Не спрашивая разрешения, Тайрек пересел рядом с Вивьен, решительно обнял ее за плечи и привлек к себе. В этом жесте не было никакой романтики, он просто хотел ее согреть. И успокоить. А объятия – один из лучших способов. Даже конец света перестает казаться таким страшным, когда тебя кто-то крепко обнимает.

Вивьен напряглась, но через несколько мгновений расслабилась и сама облокотилась на Тайрека. Почувствовав это, он начал осторожно, плавными медленными движениями гладить ее по голове. Тайрек ничего не спрашивал, не пытался отвлекать разговорами. Он просто был рядом.

Мобиль проехал больше половины пути, когда Вивьен вдруг тихо спросила:

– Почему ты убежал от меня той ночью?

Тайрек не стал лгать и выкручиваться.

– Потому что я – дурак.

Вивьен молчала. Ждала продолжения.

– Ты мне очень понравилась, – тихо признался Тайрек. – Но я… я просто испугался.

– Чего?

– Внезапности этого чувства. Того, насколько сильно мне этого хотелось.

– Да, ты и впрямь дурак, – согласилась Вивьен и вдруг тихонько хихикнула. Сейчас она никак не походила на большую начальницу из министерства.

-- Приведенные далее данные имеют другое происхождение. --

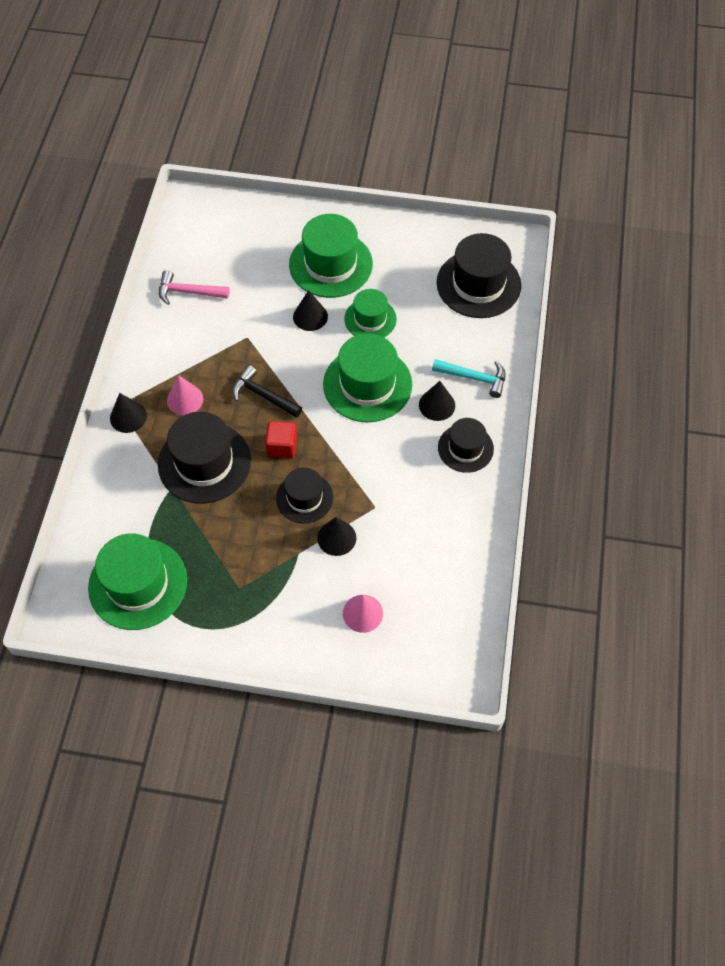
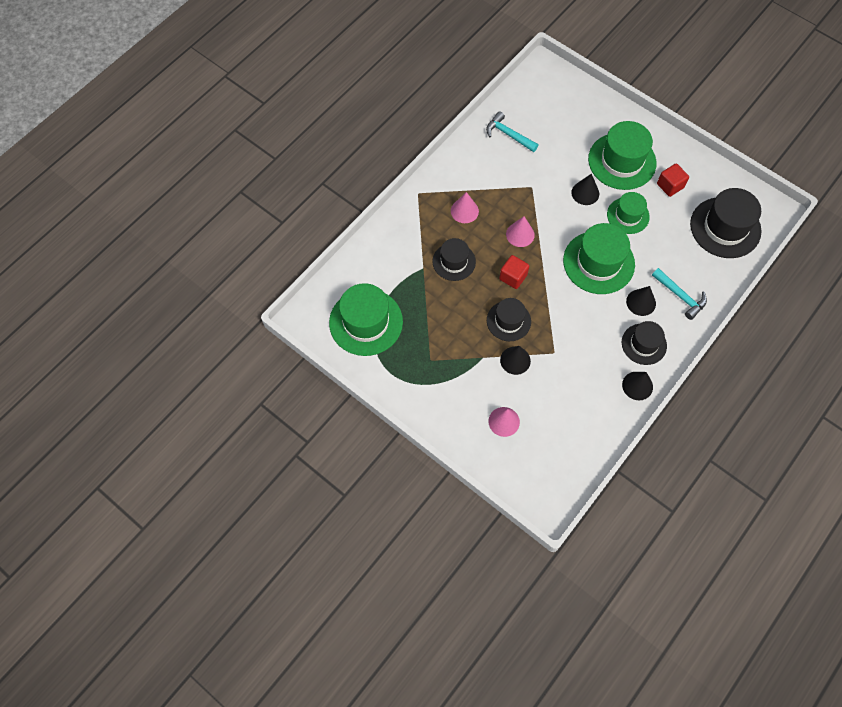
camera: 30 degrees right, 5 degrees up
(128, 417) = (420, 204): black cone -> black cone (637, 385)
(188, 292) = (508, 134): pink hammer -> turquoise hammer
(204, 462) = (454, 261): black hat -> black hat, size x0.61
(263, 395) = (520, 234): black hammer -> pink cone
(396, 267) = (670, 186): none -> red cube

– Испугался того, насколько это не вовремя… – едва слышно пробормотал Тайрек.

– Не вовремя? – нахмурилась Вивьен.

– Ну да… – смутился юноша. – Я же приехал в Сирион для того, чтобы строить карьеру. А отношения бы этому только помешали. Жениться и заделаться семьянином я спокойно мог бы и в своей дыре.

– Тоже мне карьера – секретарь на побегушках, – хмыкнула Вивьен.

– Или секретарь, или учитель в школе, выбор у меня небогат, – просто пожал плечами юноша.

– Да, об этом я как-то не подумала, – тут же посерьезнела Вивьен. А потом снова хихикнула: – Но карьера у тебя, конечно, задалась, нечего сказать! Получить понижение в первый же день – это надо умудриться! Знаешь, обычно двигаются в другом направлении.

– Никогда не искал легких путей, – беспечно отмахнулся юноша, с удовлетворением отмечая, что напряжение Вивьен почти совсем отпустило, а остатки стресса выходят с этими вот немного нервными смешками. Пусть смеется над ним, если ей станет от этого легче.

Вивьен снова замолчала и остаток пути провела, уютно устроившись в объятиях Тайрека.

Когда они уже почти подъехали к министерству, Вивьен вдруг сказала:

– С завтрашнего дня ты опять мой личный секретарь.

– Надеюсь, мадам рей Старк, я заслужил это своими профессиональными качествами, а не тем, что у меня пальто теплое, – чопорно отозвался Тайрек, и Вивьен засмеялась. А отсмеявшись, очень серьезно ответила:

– Главное, что заслужил.

* * *

Они поджидали Анселя в тенях, сгустившихся между кругами света от газовых уличных фонарей. Оба в черном, оба – сосредоточенные и напряженные.

– Молодец, – похвалила Рина, опустив приветствие. – Решил-таки обрабатывать эту девочку-авионеру? Судя по всему, у тебя неплохо получается, раз она уже привела тебя к себе.

Ансель посмотрел на напряженное, с резкими линиями лицо Рины и думал, что от ее слов ему должно было бы стать неприятно. Он не обрабатывал Нику. Даже не собирался. Однако сейчас ему было все равно, его по-прежнему отгораживала от мира какая-то тонкая, но прочная стена.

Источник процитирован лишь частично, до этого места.